COMS 4995 Advanced Systems Programming

Caching, Memory Mapping, and Advanced Allocators

Memory Hierarchy

The pyramid shown below (CSAPP Figure 6.21) depicts the memory hierarchy in computer systems:

fig6.21

The triangular shape refers to the size, speed, and cost of the storage devices. Devices at the top are smaller, faster, and costlier than the devices towards the bottom of the pyramid. Each level of the pyramid serves as a cache for the level underneath.

Registers: small number of fast storage units embedded in CPUs
- Intel Core i7 has 16 64-bit general purpose registers
- No added access latency
Cache: small amount of memory between registers and RAM
- Uses SRAM, which is faster and more expensive than DRAM
- Several levels of cache to bridge growing disparity between CPU and RAM in speed and capacity
- Intel Core i7 has 64KB of L1, 256KB of L2, and 8MB of L3
- Latencies: 4 cycles for L1, 10 cycles for L2, 50 cycles for L3
- Usually accessed in 64-byte blocks called “cache lines”
******************************
**Job 1:** According to the memory hierarchy notes, how much L3 cache does the Intel Core i7 have?

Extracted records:
******************************
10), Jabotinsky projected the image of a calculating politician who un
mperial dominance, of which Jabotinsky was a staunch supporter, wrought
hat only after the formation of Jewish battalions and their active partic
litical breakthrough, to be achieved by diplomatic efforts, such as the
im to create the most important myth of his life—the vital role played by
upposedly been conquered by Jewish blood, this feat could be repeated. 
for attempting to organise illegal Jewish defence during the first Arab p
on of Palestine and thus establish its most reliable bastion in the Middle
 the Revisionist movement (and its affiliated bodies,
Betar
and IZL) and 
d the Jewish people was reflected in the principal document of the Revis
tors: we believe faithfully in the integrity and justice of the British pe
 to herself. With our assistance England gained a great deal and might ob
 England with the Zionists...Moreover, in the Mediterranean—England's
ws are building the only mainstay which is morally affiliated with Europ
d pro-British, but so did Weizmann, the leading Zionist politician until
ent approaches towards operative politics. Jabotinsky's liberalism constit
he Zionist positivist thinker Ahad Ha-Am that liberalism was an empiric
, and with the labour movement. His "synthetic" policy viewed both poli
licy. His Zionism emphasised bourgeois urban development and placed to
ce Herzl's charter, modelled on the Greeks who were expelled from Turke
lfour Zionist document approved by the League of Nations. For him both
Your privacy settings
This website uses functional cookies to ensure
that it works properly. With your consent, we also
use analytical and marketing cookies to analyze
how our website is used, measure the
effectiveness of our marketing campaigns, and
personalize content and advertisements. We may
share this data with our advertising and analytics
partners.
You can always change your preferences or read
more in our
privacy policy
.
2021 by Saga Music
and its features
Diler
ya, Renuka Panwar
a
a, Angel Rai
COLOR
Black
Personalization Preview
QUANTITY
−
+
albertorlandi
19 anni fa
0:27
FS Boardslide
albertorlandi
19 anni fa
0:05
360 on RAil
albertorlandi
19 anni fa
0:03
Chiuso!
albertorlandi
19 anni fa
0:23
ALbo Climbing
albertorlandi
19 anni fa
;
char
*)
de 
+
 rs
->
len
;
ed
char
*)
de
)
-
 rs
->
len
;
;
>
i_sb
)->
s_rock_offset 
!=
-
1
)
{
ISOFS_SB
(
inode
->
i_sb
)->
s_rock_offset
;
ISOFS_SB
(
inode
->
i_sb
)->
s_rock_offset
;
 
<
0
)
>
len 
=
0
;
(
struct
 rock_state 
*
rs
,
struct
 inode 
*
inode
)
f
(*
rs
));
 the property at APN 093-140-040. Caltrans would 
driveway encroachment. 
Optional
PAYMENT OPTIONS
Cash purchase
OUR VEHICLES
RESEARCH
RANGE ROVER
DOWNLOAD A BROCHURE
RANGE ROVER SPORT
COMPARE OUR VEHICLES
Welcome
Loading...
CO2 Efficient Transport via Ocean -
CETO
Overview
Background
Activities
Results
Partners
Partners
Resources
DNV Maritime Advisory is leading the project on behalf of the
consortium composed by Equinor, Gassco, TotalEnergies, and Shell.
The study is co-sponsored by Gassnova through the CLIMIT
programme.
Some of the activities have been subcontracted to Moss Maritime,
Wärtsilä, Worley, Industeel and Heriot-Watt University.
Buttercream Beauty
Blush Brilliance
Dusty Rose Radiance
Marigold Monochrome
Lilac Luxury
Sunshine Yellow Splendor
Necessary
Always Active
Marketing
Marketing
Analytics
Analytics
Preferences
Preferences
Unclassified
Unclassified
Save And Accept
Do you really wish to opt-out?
******************************
**Job 2:** Please quote the listing word for word, from its first line through the line containing "upposedly been conquered", with both of those lines included.

**Answer 1:** 8MB

**Answer 2:**
10), Jabotinsky projected the image of a calculating politician who un
mperial dominance, of which Jabotinsky was a staunch supporter, wrought
hat only after the formation of Jewish battalions and their active partic
litical breakthrough, to be achieved by diplomatic efforts, such as the
im to create the most important myth of his life—the vital role played by
upposedly been conquered by Jewish blood, this feat could be repeated. 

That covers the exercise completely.